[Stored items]
START
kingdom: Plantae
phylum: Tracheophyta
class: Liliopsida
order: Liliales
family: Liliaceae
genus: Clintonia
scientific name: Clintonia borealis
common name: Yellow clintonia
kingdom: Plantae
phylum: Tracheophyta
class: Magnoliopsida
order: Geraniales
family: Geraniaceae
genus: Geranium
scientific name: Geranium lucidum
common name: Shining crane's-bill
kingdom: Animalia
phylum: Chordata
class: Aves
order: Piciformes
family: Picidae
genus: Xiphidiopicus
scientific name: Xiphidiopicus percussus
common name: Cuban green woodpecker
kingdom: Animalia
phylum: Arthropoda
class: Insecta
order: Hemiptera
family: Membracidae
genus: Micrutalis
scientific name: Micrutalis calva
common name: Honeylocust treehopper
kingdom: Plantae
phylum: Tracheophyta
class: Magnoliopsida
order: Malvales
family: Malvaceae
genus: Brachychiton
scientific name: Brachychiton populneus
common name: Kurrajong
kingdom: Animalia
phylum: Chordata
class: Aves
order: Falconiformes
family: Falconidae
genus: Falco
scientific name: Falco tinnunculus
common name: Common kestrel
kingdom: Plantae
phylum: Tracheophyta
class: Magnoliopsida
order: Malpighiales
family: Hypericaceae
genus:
END
Give every line of the records above as a numbered list, and leave out any blank lines.

1. kingdom: Plantae
2. phylum: Tracheophyta
3. class: Liliopsida
4. order: Liliales
5. family: Liliaceae
6. genus: Clintonia
7. scientific name: Clintonia borealis
8. common name: Yellow clintonia
9. kingdom: Plantae
10. phylum: Tracheophyta
11. class: Magnoliopsida
12. order: Geraniales
13. family: Geraniaceae
14. genus: Geranium
15. scientific name: Geranium lucidum
16. common name: Shining crane's-bill
17. kingdom: Animalia
18. phylum: Chordata
19. class: Aves
20. order: Piciformes
21. family: Picidae
22. genus: Xiphidiopicus
23. scientific name: Xiphidiopicus percussus
24. common name: Cuban green woodpecker
25. kingdom: Animalia
26. phylum: Arthropoda
27. class: Insecta
28. order: Hemiptera
29. family: Membracidae
30. genus: Micrutalis
31. scientific name: Micrutalis calva
32. common name: Honeylocust treehopper
33. kingdom: Plantae
34. phylum: Tracheophyta
35. class: Magnoliopsida
36. order: Malvales
37. family: Malvaceae
38. genus: Brachychiton
39. scientific name: Brachychiton populneus
40. common name: Kurrajong
41. kingdom: Animalia
42. phylum: Chordata
43. class: Aves
44. order: Falconiformes
45. family: Falconidae
46. genus: Falco
47. scientific name: Falco tinnunculus
48. common name: Common kestrel
49. kingdom: Plantae
50. phylum: Tracheophyta
51. class: Magnoliopsida
52. order: Malpighiales
53. family: Hypericaceae
54. genus:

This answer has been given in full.